Les Belges vont-ils perdre leur statut de champions brassicoles? Thomas Costenoble, organisateur du Brussels Beer Challenge (BBC), une compétition internationale dont la cinquième édition s’est achevée dimanche, a vu sa foi ébranlée.
En 2015, le premier prix du Brussels Beer Challenge, qui récompense la révélation de l’année, est allé à une bière de type Indian Pale Ale (IPA) américaine, brassée à Seattle. C’était la première fois que la Belgique cédait le haut du pavé.
Cette année, 1 250 bières de 36 pays se font concurrence pour conquérir les papilles de 80 jurés. La Belgique reste le principal compétiteur, avec environ 240 échantillons en provenance du Royaume. Mais elle est suivie de près par les États-Unis (210), et, plus surprenant pour un pays que l’on imagine plutôt de tradition vinicole, par l’Italie (210 également).
« La Belgique reste une référence », estime Thomas Costenoble. Pour preuve, les Américaines affichent souvent une référence «Belgian style» sur leurs étiquettes. Mais dans certaines catégories, les bières belges ne sont «plus aussi autoritaires dans leur qualité», note-t-il.
Face à l’engouement pour les bières artisanales, le marché a évolué. L’une des caractéristiques est la multiplication des brasseries, souvent de petite taille, dont la production fait la part belle à la qualité plutôt qu’à la quantité. Or, si le nombre d’établissements a augmenté entre 2009 et 2015 en Belgique, de 127 à 199 selon les chiffres de Brussels Beer Challenge, c’est une évolution en retrait par rapport à l’émulation internationale.
Une référence mise à mal par les chiffres
Aux États-Unis, le nombre de brasseries a explosé, passant de 1 596 à 4 225. Les voisins de la Belgique, débouchés privilégiés pour les mousses du Royaume, ont pris le train en marche : le nombre de brasseries a plus que triplé aux Pays-Bas (de 117 à 401) et en Italie (de 256 à 914). Il a doublé en France (de 332 à 663) ainsi qu’au Royaume-Uni (de 745 à 1 424).

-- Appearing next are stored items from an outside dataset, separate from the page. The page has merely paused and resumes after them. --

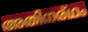
അതിനര്ഥം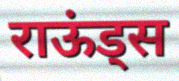
राऊंड्स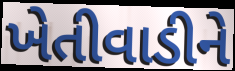
ખેતીવાડીને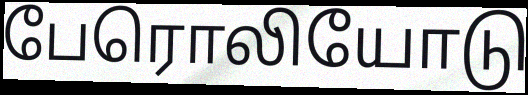
பேரொலியோடு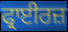
ਫ੍ਰਾਈਰਜ਼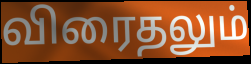
விரைதலும்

« Les États-Unis et la Grande-Bretagne restent sans l’ombre d’un doute précurseurs en termes d’innovation dans la bière. Une innovation de très grande qualité », souligne de son côté Melissa Cole, auteure britannique spécialiste de bières et de gastronomie, membre du jury depuis les débuts du BBC. « La France et l’Italie ne sont toujours pas aussi avancées. Elles ont d’excellentes brasseries, mais celles-ci sont minoritaires. Beaucoup de bières doivent être mieux produites et mieux embouteillées », poursuit-elle.
La Belgique, il y a encore quelques années, avait exactement le problème inverse selon elle : une excellente technique mais une innovation au ralenti. « Mais je suis ravie de voir que c’est en train de changer », rassure-t-elle. Il est vrai que le pays ne peut pas « s’endormir sur ses lauriers », reconnaît-elle. Le buveur de bière a évolué : plus cosmopolite, ouvert à différents alcools, différentes saveurs, mais aussi plus conscient des méfaits de l’alcool sur la santé et plus sensible aux campagnes contre l’alcool au volant.

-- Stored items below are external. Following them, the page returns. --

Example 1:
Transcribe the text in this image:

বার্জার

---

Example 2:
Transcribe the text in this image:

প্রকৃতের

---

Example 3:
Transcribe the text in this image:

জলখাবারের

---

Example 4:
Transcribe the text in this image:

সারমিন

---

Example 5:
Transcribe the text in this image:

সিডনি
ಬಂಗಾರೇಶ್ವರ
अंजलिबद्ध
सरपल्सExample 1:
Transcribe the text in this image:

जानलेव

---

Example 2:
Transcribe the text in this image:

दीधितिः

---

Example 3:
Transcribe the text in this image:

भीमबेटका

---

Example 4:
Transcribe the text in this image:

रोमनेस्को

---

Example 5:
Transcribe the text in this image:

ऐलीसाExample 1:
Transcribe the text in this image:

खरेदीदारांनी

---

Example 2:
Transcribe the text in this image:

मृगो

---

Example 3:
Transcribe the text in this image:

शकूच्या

Les Belges s’adaptent. Ils se sont mis à l’IPA, la bière du moment, fraîche, moins sucrée et plus amère. « Une bière très houblonnée, un cauchemar pour les vieux consommateurs et pour l’industrie », sourit Lorenzo Dabove, dégustateur professionnel originaire d’Italie. Son pays est l’un des plus dynamiques sur le marché, se lançant dans la «révolution de la bière artisanale» dès 1996, souligne ce passionné.

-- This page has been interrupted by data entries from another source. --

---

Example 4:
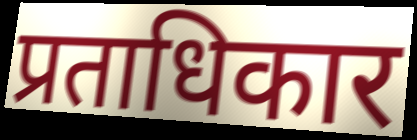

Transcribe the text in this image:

प्रताधिकार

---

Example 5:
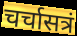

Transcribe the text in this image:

चर्चासत्रं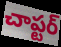
చాప్టర్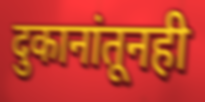
दुकानांतूनही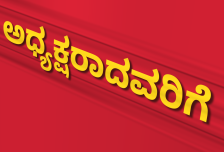
ಅಧ್ಯಕ್ಷರಾದವರಿಗೆ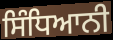
ਸਿੰਧਿਆਨੀ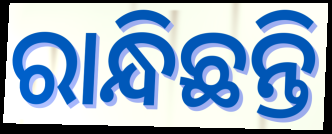
ରାନ୍ଧିଛନ୍ତିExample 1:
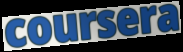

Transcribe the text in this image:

coursera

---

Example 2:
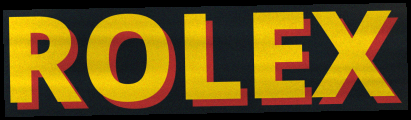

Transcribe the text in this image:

ROLEX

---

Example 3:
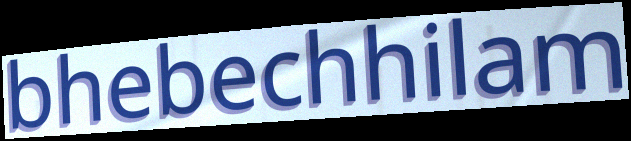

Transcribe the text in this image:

bhebechhilam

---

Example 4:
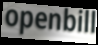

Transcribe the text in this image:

openbill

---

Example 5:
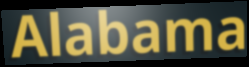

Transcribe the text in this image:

Alabama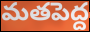
మతపెద్దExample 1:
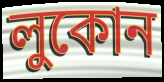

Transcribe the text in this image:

লুকোন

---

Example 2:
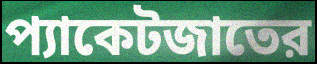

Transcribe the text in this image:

প্যাকেটজাতের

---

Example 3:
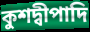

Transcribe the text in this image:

কুশদ্বীপাদি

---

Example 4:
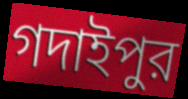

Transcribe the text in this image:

গদাইপুর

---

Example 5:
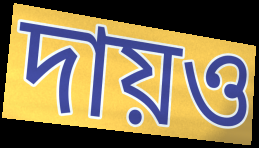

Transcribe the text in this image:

দায়ও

Le «made in Italy», ce sont des bières issues du terroir, avec des ingrédients locaux, froment, épeautre, fruits. Certains brasseurs italiens parviennent maintenant à exporter jusqu’à 70 % de leur production, s’affirmant comme des concurrents sérieux. Mais « la Belgique sera toujours unique », observe Melissa Cole. Les lambics, bières de fermentation spontanée produites à Bruxelles et ses alentours, bénéficient d’une protection géographique totale.